Availability of mineral nutrients in nature is always less than optimally required for maximum possible photosynthesis.
Under natural conditions, water regime of soil is also not constantly maintained at optimally required level.
Thus the productivity of plant cover in real natural conditions is always less than theoretically possible maximum level due to complex interactions between a variety of biological, climatic and soil factors.
Climatic factors and productivity of plant cover
In conditions of sufficient moisture, two climatic factors i.e. photosynthetically active radiation and temperature are particularly important in relation to productivity of plant cover.
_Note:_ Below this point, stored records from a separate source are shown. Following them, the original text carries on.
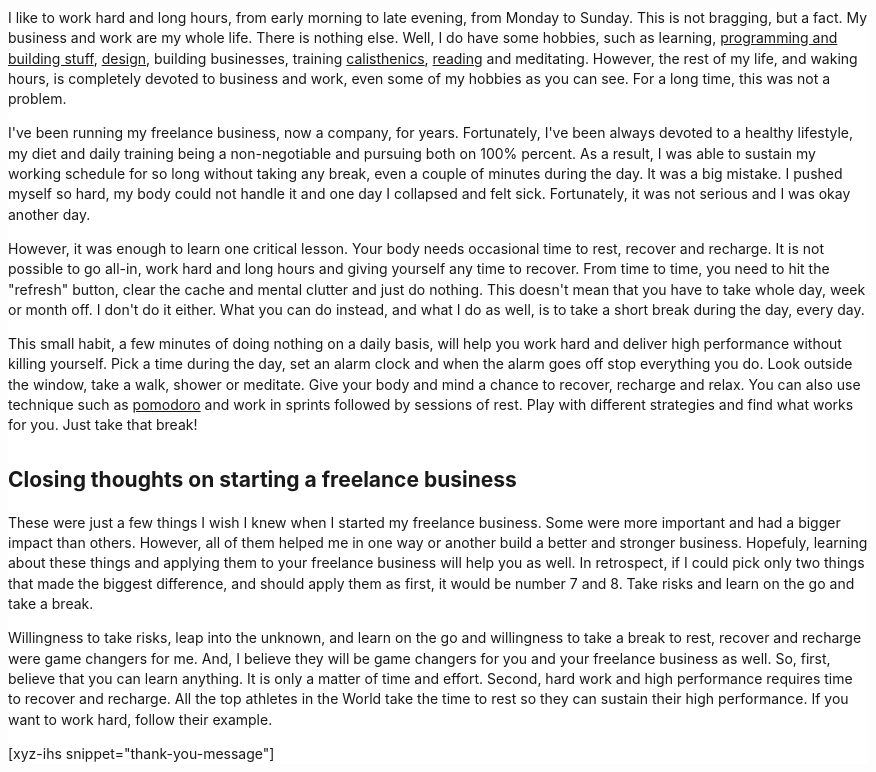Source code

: I like to work hard and long hours, from early morning to late evening, from Monday to Sunday. This is not bragging, but a fact. My business and work are my whole life. There is nothing else. Well, I do have some hobbies, such as learning, [programming and building stuff], [design], building businesses, training [calisthenics], [reading] and meditating. However, the rest of my life, and waking hours, is completely devoted to business and work, even some of my hobbies as you can see. For a long time, this was not a problem.

I've been running my freelance business, now a company, for years. Fortunately, I've been always devoted to a healthy lifestyle, my diet and daily training being a non-negotiable and pursuing both on 100% percent. As a result, I was able to sustain my working schedule for so long without taking any break, even a couple of minutes during the day. It was a big mistake. I pushed myself so hard, my body could not handle it and one day I collapsed and felt sick. Fortunately, it was not serious and I was okay another day.

However, it was enough to learn one critical lesson. Your body needs occasional time to rest, recover and recharge. It is not possible to go all-in, work hard and long hours and giving yourself any time to recover. From time to time, you need to hit the "refresh" button, clear the cache and mental clutter and just do nothing. This doesn't mean that you have to take whole day, week or month off. I don't  do it either. What you can do instead, and what I do as well, is to take a short break during the day, every day.

This small habit, a few minutes of doing nothing on a daily basis, will help you work hard and deliver high performance without killing yourself. Pick a time during the day, set an alarm clock and when the alarm goes off stop everything you do. Look outside the window, take a walk, shower or meditate. Give your body and mind a chance to recover, recharge and relax. You can also use technique such as [pomodoro] and work in sprints followed by sessions of rest. Play with different strategies and find what works for you. Just take that break!

## Closing thoughts on starting a freelance business

These were just a few things I wish I knew when I started my freelance business. Some were more important and had a bigger impact than others. However, all of them helped me in one way or another build a better and stronger business. Hopefuly, learning about these things and applying them to your freelance business will help you as well. In retrospect, if I could pick only two things that made the biggest difference, and should apply them as first, it would be number 7 and 8. Take risks and learn on the go and take a break.

Willingness to take risks, leap into the unknown, and learn on the go and willingness to take a break to rest, recover and recharge were game changers for me. And, I believe they will be game changers for you and your freelance business as well. So, first, believe that you can learn anything. It is only a matter of time and effort. Second, hard work and high performance requires time to recover and recharge. All the top athletes in the World take the time to rest so they can sustain their high performance. If you want to work hard, follow their example.

[xyz-ihs snippet="thank-you-message"]


[part 1]: https://blog.alexdevero.com/freelance-business-pt1/
[negotiate]: https://blog.alexdevero.com/make-deal-art-negotiation/
[charge]: https://blog.alexdevero.com/freelance-business-pt1/
[here]: https://blog.alexdevero.com/6-things-start-a-business-pt2/
[programming and building stuff]: https://github.com/alexdevero
[design]: https://dribbble.com/alexdevero
[reading]: https://www.goodreads.com/user/show/17435617-alex-devero
[meditation]: https://en.wikipedia.org/wiki/Meditation
[calisthenics]: https://blog.alexdevero.com/calisthenics-why-it-is-the-best-hobby-ever/
[pomodoro]: https://blog.alexdevero.com/pomodoro-technique-secret-productivity/



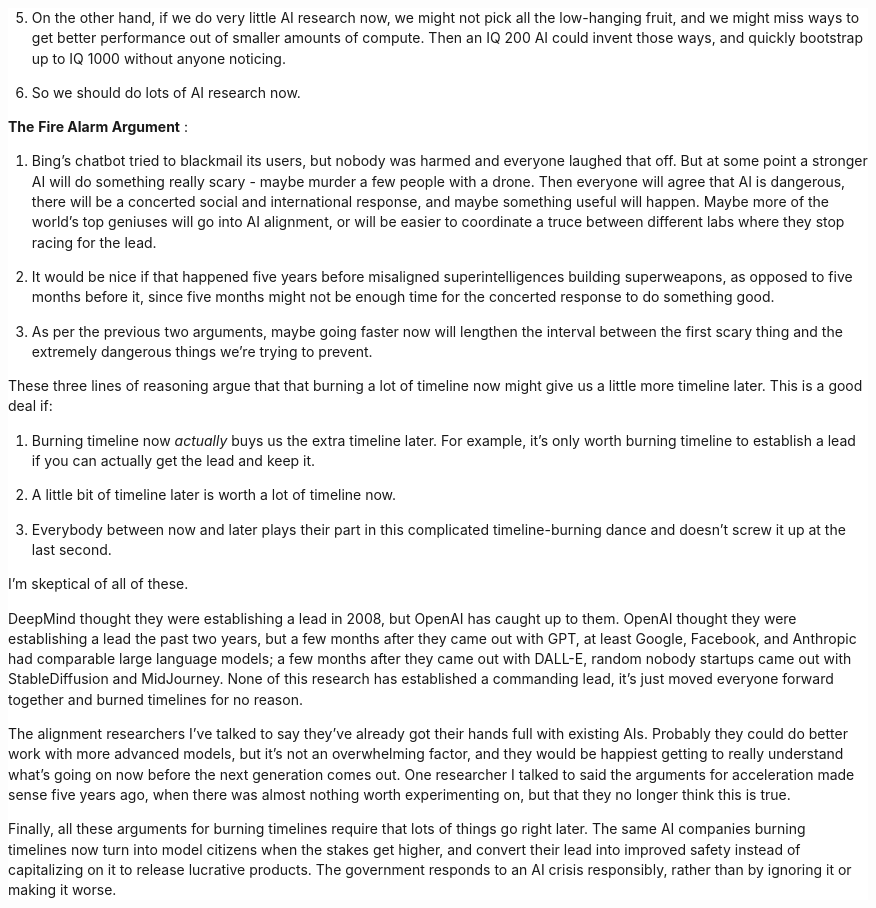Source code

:   5. On the other hand, if we do very little AI research now, we might not pick all the low-hanging fruit, and we might miss ways to get better performance out of smaller amounts of compute. Then an IQ 200 AI could invent those ways, and quickly bootstrap up to IQ 1000 without anyone noticing.

  6. So we should do lots of AI research now.




**The** **Fire Alarm Argument** :

  1. Bing’s chatbot tried to blackmail its users, but nobody was harmed and everyone laughed that off. But at some point a stronger AI will do something really scary - maybe murder a few people with a drone. Then everyone will agree that AI is dangerous, there will be a concerted social and international response, and maybe something useful will happen. Maybe more of the world’s top geniuses will go into AI alignment, or will be easier to coordinate a truce between different labs where they stop racing for the lead.

  2. It would be nice if that happened five years before misaligned superintelligences building superweapons, as opposed to five months before it, since five months might not be enough time for the concerted response to do something good.

  3. As per the previous two arguments, maybe going faster now will lengthen the interval between the first scary thing and the extremely dangerous things we’re trying to prevent.




These three lines of reasoning argue that that burning a lot of timeline now might give us a little more timeline later. This is a good deal if:

  1. Burning timeline now _actually_ buys us the extra timeline later. For example, it’s only worth burning timeline to establish a lead if you can actually get the lead and keep it. 

  2. A little bit of timeline later is worth a lot of timeline now.

  3. Everybody between now and later plays their part in this complicated timeline-burning dance and doesn’t screw it up at the last second.




I’m skeptical of all of these.

DeepMind thought they were establishing a lead in 2008, but OpenAI has caught up to them. OpenAI thought they were establishing a lead the past two years, but a few months after they came out with GPT, at least Google, Facebook, and Anthropic had comparable large language models; a few months after they came out with DALL-E, random nobody startups came out with StableDiffusion and MidJourney. None of this research has established a commanding lead, it’s just moved everyone forward together and burned timelines for no reason.

The alignment researchers I’ve talked to say they’ve already got their hands full with existing AIs. Probably they could do better work with more advanced models, but it’s not an overwhelming factor, and they would be happiest getting to really understand what’s going on now before the next generation comes out. One researcher I talked to said the arguments for acceleration made sense five years ago, when there was almost nothing worth experimenting on, but that they no longer think this is true.

Finally, all these arguments for burning timelines require that lots of things go right later. The same AI companies burning timelines now turn into model citizens when the stakes get higher, and convert their lead into improved safety instead of capitalizing on it to release lucrative products. The government responds to an AI crisis responsibly, rather than by ignoring it or making it worse. 
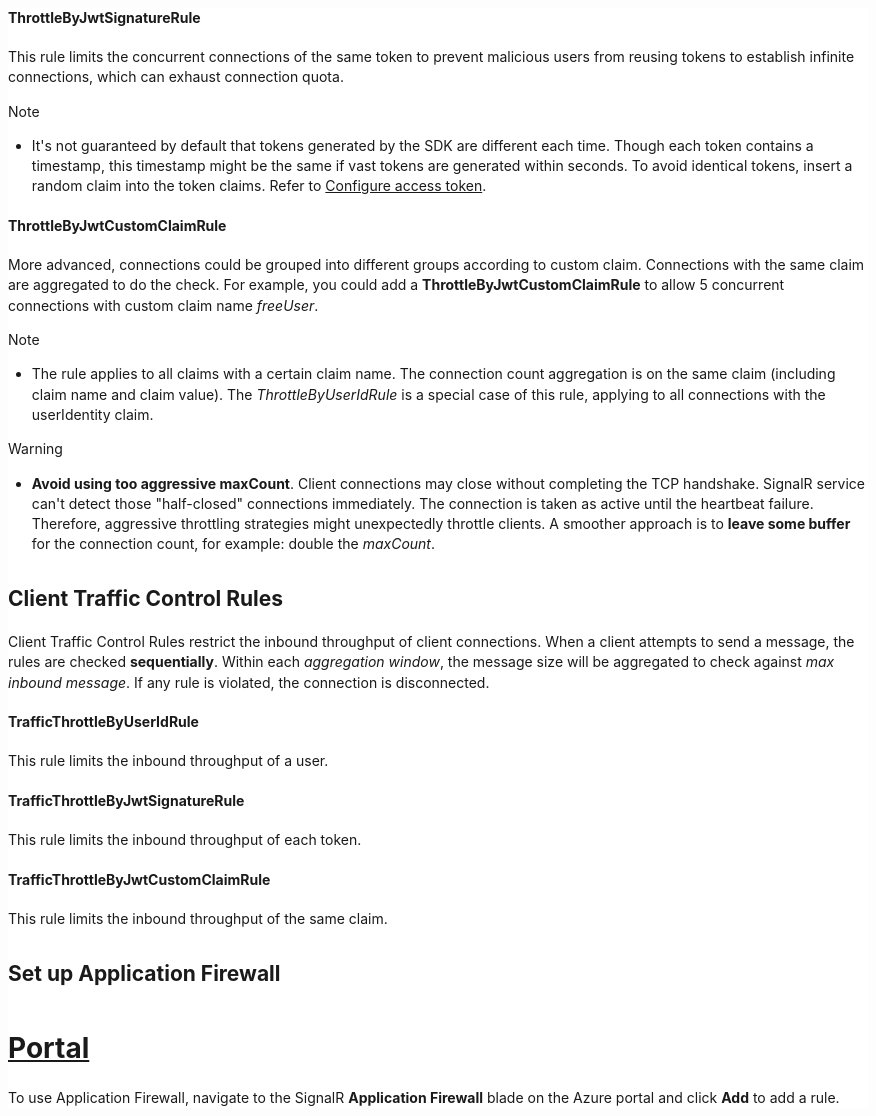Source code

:    
   #### ThrottleByJwtSignatureRule
   This rule limits the concurrent connections of the same token to prevent malicious users from reusing tokens to establish infinite connections, which can exhaust connection quota.

  > [!NOTE]
  > * It's not guaranteed by default that tokens generated by the SDK are different each time. Though each token contains a timestamp, this timestamp might be the same if vast tokens are generated within seconds. To avoid identical tokens, insert a random claim into the token claims.  Refer to [Configure access token](#configure-access-token).


   #### ThrottleByJwtCustomClaimRule

   More advanced, connections could be grouped into different groups according to custom claim. Connections with the same claim are aggregated to do the check. For example, you could add a **ThrottleByJwtCustomClaimRule** to allow 5 concurrent connections with custom claim name *freeUser*.

   > [!NOTE]
   > * The rule applies to all claims with a certain claim name. The connection count aggregation is on the same claim (including claim name and claim value). The *ThrottleByUserIdRule* is a special case of this rule, applying to all connections with the userIdentity claim.
   

> [!WARNING]
> * **Avoid using too aggressive maxCount**. Client connections may close without completing the TCP handshake. SignalR service can't detect those "half-closed" connections immediately. The connection is taken as active until the heartbeat failure. Therefore, aggressive throttling strategies might unexpectedly throttle clients. A smoother approach is to **leave some buffer** for the connection count, for example: double the *maxCount*.

## Client Traffic Control Rules
Client Traffic Control Rules restrict the inbound throughput of client connections. When a client attempts to send a message, the rules are checked **sequentially**. Within each *aggregation window*, the message size will be aggregated to check against *max inbound message*. If any rule is violated, the connection is disconnected. 

   #### TrafficThrottleByUserIdRule
   This rule limits the inbound throughput of a user. 

   #### TrafficThrottleByJwtSignatureRule
   This rule limits the inbound throughput of each token.

   #### TrafficThrottleByJwtCustomClaimRule
   This rule limits the inbound throughput of the same claim.
   

## Set up Application Firewall 

# [Portal](#tab/Portal)
To use Application Firewall, navigate to the SignalR **Application Firewall** blade on the Azure portal and click **Add** to add a rule.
The influence of radiation and temperature on productivity of plant cover is quite complex. In real natural situations, radiation is always a factor whose value is a ‘minimum’ because radiation available to leaves in lower layers of canopy is always insufficient. Therefore, increase in radiation flux always results in increased productivity of plant cover.
With increase in temperature, the productivity of plant cover increases initially. After attaining a certain maximum value that depends on the value of radiation flux, productivity begins to decrease with further increase in temperature. Thus productivity of plant cover substantially decreases above a certain threshold value of temperature which is determined by the radiation flux.